Collected data entries:
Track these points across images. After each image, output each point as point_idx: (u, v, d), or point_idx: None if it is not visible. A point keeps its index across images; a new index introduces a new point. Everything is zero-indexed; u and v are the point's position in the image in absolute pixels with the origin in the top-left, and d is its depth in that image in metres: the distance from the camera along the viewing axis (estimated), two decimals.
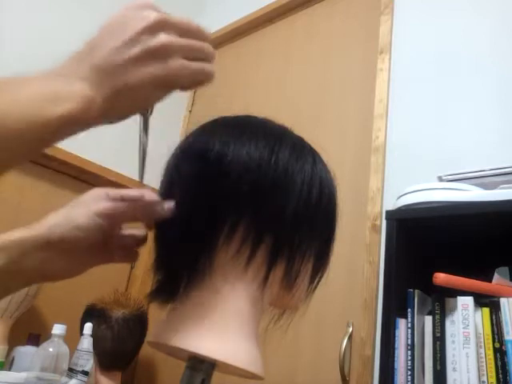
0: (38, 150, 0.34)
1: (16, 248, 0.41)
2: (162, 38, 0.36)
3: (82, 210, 0.42)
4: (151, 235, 0.47)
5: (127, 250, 0.48)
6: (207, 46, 0.40)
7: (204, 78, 0.39)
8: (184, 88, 0.39)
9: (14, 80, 0.33)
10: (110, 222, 0.43)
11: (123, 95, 0.35)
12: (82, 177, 1.63)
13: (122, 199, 0.43)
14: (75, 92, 0.33)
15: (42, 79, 0.33)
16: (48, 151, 1.33)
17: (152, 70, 0.35)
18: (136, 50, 0.35)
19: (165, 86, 0.37)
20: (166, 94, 0.38)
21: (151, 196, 0.43)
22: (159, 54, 0.35)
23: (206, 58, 0.39)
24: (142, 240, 0.47)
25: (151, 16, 0.36)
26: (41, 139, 0.33)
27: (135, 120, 0.42)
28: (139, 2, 0.37)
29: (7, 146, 0.31)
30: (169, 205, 0.43)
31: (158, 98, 0.38)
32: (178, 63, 0.36)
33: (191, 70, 0.37)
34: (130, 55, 0.35)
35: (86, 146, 1.56)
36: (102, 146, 1.66)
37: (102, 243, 0.45)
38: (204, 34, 0.40)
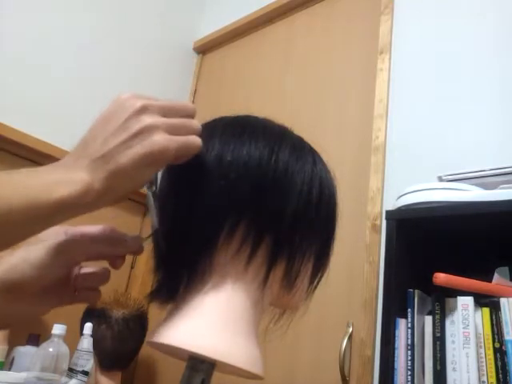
0: (36, 231, 0.36)
1: None
2: (145, 119, 0.39)
3: (39, 246, 0.41)
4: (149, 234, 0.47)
5: (89, 290, 0.47)
6: (190, 122, 0.42)
7: (192, 148, 0.41)
8: (173, 162, 0.41)
9: (27, 171, 0.36)
10: (70, 257, 0.43)
11: (117, 177, 0.37)
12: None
13: (82, 236, 0.43)
14: (75, 178, 0.36)
15: (47, 170, 0.37)
16: None
17: (139, 148, 0.38)
18: (124, 135, 0.38)
19: (154, 162, 0.39)
20: (156, 170, 0.41)
21: (114, 233, 0.44)
22: (143, 133, 0.38)
23: (190, 132, 0.41)
24: (105, 278, 0.47)
25: (136, 104, 0.39)
26: (42, 219, 0.35)
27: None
28: (124, 94, 0.40)
29: (9, 224, 0.33)
30: (133, 239, 0.45)
31: (149, 175, 0.41)
32: (161, 138, 0.38)
33: (177, 144, 0.39)
34: (119, 140, 0.38)
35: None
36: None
37: (62, 283, 0.44)
38: (189, 110, 0.43)
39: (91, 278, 0.46)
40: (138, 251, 0.46)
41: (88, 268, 0.46)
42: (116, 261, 0.45)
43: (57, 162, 0.39)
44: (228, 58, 2.06)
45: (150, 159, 0.38)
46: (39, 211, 0.34)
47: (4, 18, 1.56)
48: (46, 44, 1.66)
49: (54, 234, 0.42)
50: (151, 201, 0.44)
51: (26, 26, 1.61)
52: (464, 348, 0.76)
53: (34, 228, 0.36)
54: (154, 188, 0.44)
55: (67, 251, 0.42)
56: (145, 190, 0.44)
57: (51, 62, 1.66)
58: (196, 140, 0.41)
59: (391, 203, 0.99)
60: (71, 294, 0.46)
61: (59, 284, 0.43)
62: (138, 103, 0.39)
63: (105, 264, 0.45)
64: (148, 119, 0.39)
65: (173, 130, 0.40)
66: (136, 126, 0.38)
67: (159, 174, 0.45)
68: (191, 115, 0.43)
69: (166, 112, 0.41)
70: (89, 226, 0.44)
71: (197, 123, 0.42)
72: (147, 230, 0.46)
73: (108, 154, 0.38)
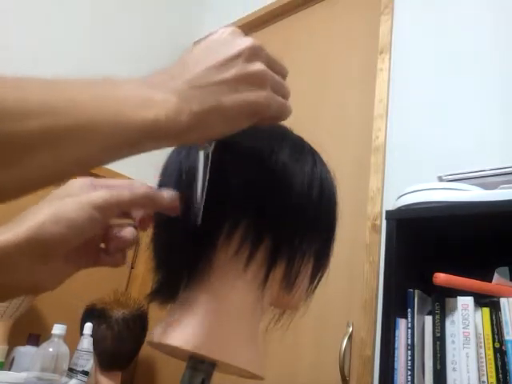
0: (116, 155, 0.32)
1: None
2: (259, 65, 0.36)
3: (73, 202, 0.35)
4: (149, 233, 0.47)
5: (115, 252, 0.42)
6: (287, 85, 0.40)
7: (287, 113, 0.39)
8: (267, 121, 0.38)
9: (105, 80, 0.32)
10: (106, 215, 0.37)
11: (212, 115, 0.34)
12: None
13: (119, 194, 0.37)
14: (166, 101, 0.32)
15: (134, 84, 0.33)
16: None
17: (246, 95, 0.35)
18: (232, 72, 0.35)
19: (253, 114, 0.36)
20: (251, 123, 0.37)
21: (144, 186, 0.39)
22: (254, 81, 0.35)
23: (287, 95, 0.39)
24: (134, 240, 0.42)
25: (248, 42, 0.36)
26: (124, 143, 0.31)
27: None
28: (232, 28, 0.37)
29: (89, 144, 0.29)
30: (169, 194, 0.39)
31: (243, 126, 0.37)
32: (269, 94, 0.36)
33: (278, 104, 0.37)
34: (225, 76, 0.34)
35: None
36: None
37: (90, 244, 0.40)
38: (286, 72, 0.40)
39: (121, 239, 0.41)
40: (173, 209, 0.40)
41: (118, 229, 0.41)
42: (145, 222, 0.41)
43: (141, 77, 0.34)
44: None
45: (252, 111, 0.36)
46: (123, 134, 0.30)
47: (4, 19, 1.56)
48: (46, 44, 1.65)
49: (85, 188, 0.38)
50: (202, 164, 0.40)
51: (26, 26, 1.61)
52: (464, 348, 0.76)
53: (108, 155, 0.31)
54: (210, 149, 0.40)
55: (105, 208, 0.36)
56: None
57: (50, 63, 1.66)
58: (290, 107, 0.39)
59: (391, 203, 0.99)
60: (98, 255, 0.42)
61: (87, 245, 0.39)
62: (251, 42, 0.36)
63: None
64: (260, 66, 0.36)
65: (275, 88, 0.37)
66: (249, 67, 0.35)
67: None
68: (286, 76, 0.40)
69: (271, 64, 0.38)
70: (118, 181, 0.40)
71: (289, 88, 0.40)
72: (148, 230, 0.45)
73: (210, 86, 0.34)
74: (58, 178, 0.31)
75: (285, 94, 0.39)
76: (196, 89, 0.34)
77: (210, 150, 0.41)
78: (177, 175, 0.44)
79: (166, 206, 0.39)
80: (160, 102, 0.32)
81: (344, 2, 1.68)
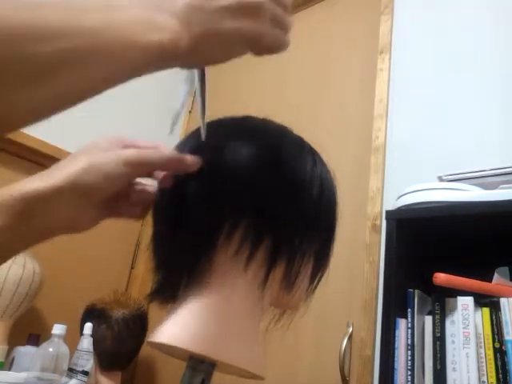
0: (120, 79, 0.34)
1: (33, 202, 0.37)
2: None
3: (108, 156, 0.39)
4: (149, 234, 0.47)
5: (138, 205, 0.46)
6: (288, 18, 0.41)
7: (282, 46, 0.40)
8: (261, 52, 0.39)
9: (112, 4, 0.33)
10: (137, 171, 0.41)
11: (210, 40, 0.35)
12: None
13: (140, 147, 0.42)
14: (169, 24, 0.33)
15: (136, 6, 0.34)
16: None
17: (244, 24, 0.36)
18: (232, 0, 0.36)
19: (249, 43, 0.37)
20: (245, 52, 0.39)
21: (170, 148, 0.43)
22: (252, 10, 0.36)
23: (286, 28, 0.40)
24: (153, 195, 0.46)
25: None
26: (128, 66, 0.33)
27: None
28: None
29: (95, 66, 0.31)
30: (192, 158, 0.42)
31: (239, 54, 0.38)
32: (267, 25, 0.37)
33: (275, 36, 0.38)
34: (225, 3, 0.35)
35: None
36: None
37: (118, 195, 0.43)
38: (289, 5, 0.41)
39: (143, 193, 0.45)
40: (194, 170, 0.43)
41: (141, 184, 0.46)
42: (166, 179, 0.44)
43: None
44: None
45: (246, 38, 0.37)
46: (132, 56, 0.31)
47: None
48: None
49: (115, 145, 0.41)
50: (199, 82, 0.42)
51: None
52: (464, 348, 0.76)
53: (123, 75, 0.33)
54: (203, 70, 0.42)
55: (136, 164, 0.40)
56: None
57: None
58: (286, 40, 0.40)
59: (391, 203, 0.99)
60: (120, 207, 0.45)
61: (112, 196, 0.42)
62: None
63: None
64: None
65: (274, 20, 0.38)
66: None
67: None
68: (288, 10, 0.41)
69: None
70: (144, 142, 0.44)
71: (291, 21, 0.41)
72: (147, 230, 0.46)
73: (210, 11, 0.35)
74: (85, 94, 0.32)
75: (284, 27, 0.40)
76: (196, 11, 0.35)
77: (203, 69, 0.42)
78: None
79: (188, 169, 0.42)
80: (163, 25, 0.33)
81: (344, 2, 1.68)
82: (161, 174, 0.45)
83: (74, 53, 0.29)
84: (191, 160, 0.42)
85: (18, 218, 0.38)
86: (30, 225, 0.38)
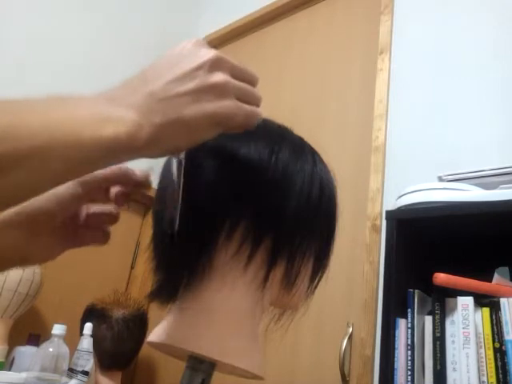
0: (80, 172, 0.33)
1: None
2: (220, 76, 0.36)
3: None
4: (149, 234, 0.47)
5: (98, 230, 0.46)
6: (257, 92, 0.40)
7: (255, 119, 0.39)
8: (234, 130, 0.38)
9: (63, 99, 0.32)
10: (87, 189, 0.42)
11: (174, 128, 0.34)
12: None
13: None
14: (125, 117, 0.32)
15: (92, 102, 0.33)
16: None
17: (208, 106, 0.35)
18: (192, 84, 0.35)
19: (217, 124, 0.36)
20: (215, 133, 0.37)
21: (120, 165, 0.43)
22: (215, 91, 0.35)
23: (255, 102, 0.39)
24: (114, 218, 0.46)
25: (209, 54, 0.36)
26: (85, 160, 0.32)
27: None
28: (195, 39, 0.37)
29: (51, 163, 0.30)
30: (141, 171, 0.43)
31: (208, 136, 0.37)
32: (232, 103, 0.36)
33: (244, 112, 0.37)
34: (186, 89, 0.34)
35: None
36: None
37: (72, 224, 0.44)
38: (255, 80, 0.40)
39: (101, 216, 0.46)
40: (145, 185, 0.45)
41: (98, 207, 0.46)
42: (121, 197, 0.45)
43: (102, 92, 0.34)
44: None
45: (215, 121, 0.36)
46: (83, 152, 0.30)
47: (6, 20, 1.56)
48: (46, 45, 1.65)
49: None
50: (176, 170, 0.41)
51: (27, 27, 1.61)
52: (464, 348, 0.76)
53: (73, 173, 0.32)
54: (182, 156, 0.41)
55: (86, 182, 0.41)
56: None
57: (50, 65, 1.66)
58: (259, 112, 0.39)
59: (391, 203, 0.99)
60: (81, 235, 0.46)
61: (70, 224, 0.43)
62: (213, 54, 0.36)
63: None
64: (222, 76, 0.36)
65: (241, 96, 0.38)
66: (209, 79, 0.35)
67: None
68: (255, 84, 0.40)
69: (237, 73, 0.38)
70: None
71: (259, 94, 0.40)
72: (147, 230, 0.46)
73: (171, 99, 0.34)
74: (33, 192, 0.32)
75: (252, 101, 0.39)
76: (157, 102, 0.34)
77: (182, 157, 0.41)
78: (166, 180, 0.46)
79: (138, 181, 0.44)
80: (119, 119, 0.32)
81: (344, 2, 1.68)
82: (116, 191, 0.45)
83: (16, 155, 0.28)
84: (140, 172, 0.44)
85: None
86: None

Required work ::
Print the lines above from the one with "47: (4, 18, 1.56)" through the one with "61: (59, 284, 0.43)", both included, exactly as written and nothing more.

Solved problem ::
47: (4, 18, 1.56)
48: (46, 44, 1.66)
49: (54, 234, 0.42)
50: (151, 201, 0.44)
51: (26, 26, 1.61)
52: (464, 348, 0.76)
53: (34, 228, 0.36)
54: (154, 188, 0.44)
55: (67, 251, 0.42)
56: (145, 190, 0.44)
57: (51, 62, 1.66)
58: (196, 140, 0.41)
59: (391, 203, 0.99)
60: (71, 294, 0.46)
61: (59, 284, 0.43)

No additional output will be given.